Modi files papers as election enters second stage
Indian election frontrunner Narendra Modi waved to thousands of cheering supporters as he filed his papers to stand in the country's mammoth six-week election which entered its second of nine phases on Wednesday.
Modi, widely tipped to emerge as prime minister when results are published on May 16, is standing from the Vadodara constituency in the western state of Gujarat.
Making a rare public outing in a jeep, Modi waved at crowds waving the saffron-coloured flag of his Bharatiya Janata Party, which is forecast to inflict a crushing defeat on the ruling Congress party.
In the remote northeast of the country meanwhile, voting began amid tight security in constituencies in four insurgency-wracked states close to the disputed border with China.
Arunachal Pradesh, Meghalaya, Manipur and Nagaland are the second wave of voting in the election process which has been staggered to allow security forces to re-deploy in between stages.
Voters flocked early to polling stations in Arunachal Pradesh, an eastern stretch of the Himalayas that China claims as its own, despite pouring rain overnight, the Press Trust of India reported.
During campaigning in February in the area, the scene of a 1962 war between India and China, Modi had warned Beijing to shed its "expansionist mindset".
Hundreds of extra security forces have been deployed in neighbouring and underdeveloped Nagaland, where rebels from tribal groups have waged a decades-long campaign for more rights.

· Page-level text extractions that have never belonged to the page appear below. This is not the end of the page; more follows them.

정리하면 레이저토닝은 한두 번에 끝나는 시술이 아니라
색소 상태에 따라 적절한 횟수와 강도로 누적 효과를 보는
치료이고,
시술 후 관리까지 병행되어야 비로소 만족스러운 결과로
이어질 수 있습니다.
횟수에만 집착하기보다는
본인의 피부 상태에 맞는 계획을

Security was also tight in nearby Meghalaya, where ethnic and separatist groups have also long fought against the state, and the border with Bangladesh has been closed, Press Trust of India news agency said.
Six seats are up for grabs on Wednesday ahead of the third phase of voting Thursday which will be by far the biggest to date with constituencies in 14 states including the capital region heading to the ballot box.
The opposition BJP is expected to sweep to power in the world's biggest election at a time of low economic growth as well as anger over corruption and rising food prices.
As well as a Vadodara, Modi is also set to stand from a second seat in the city of Varanasi on the river Ganges in the battleground state of Uttar Pradesh.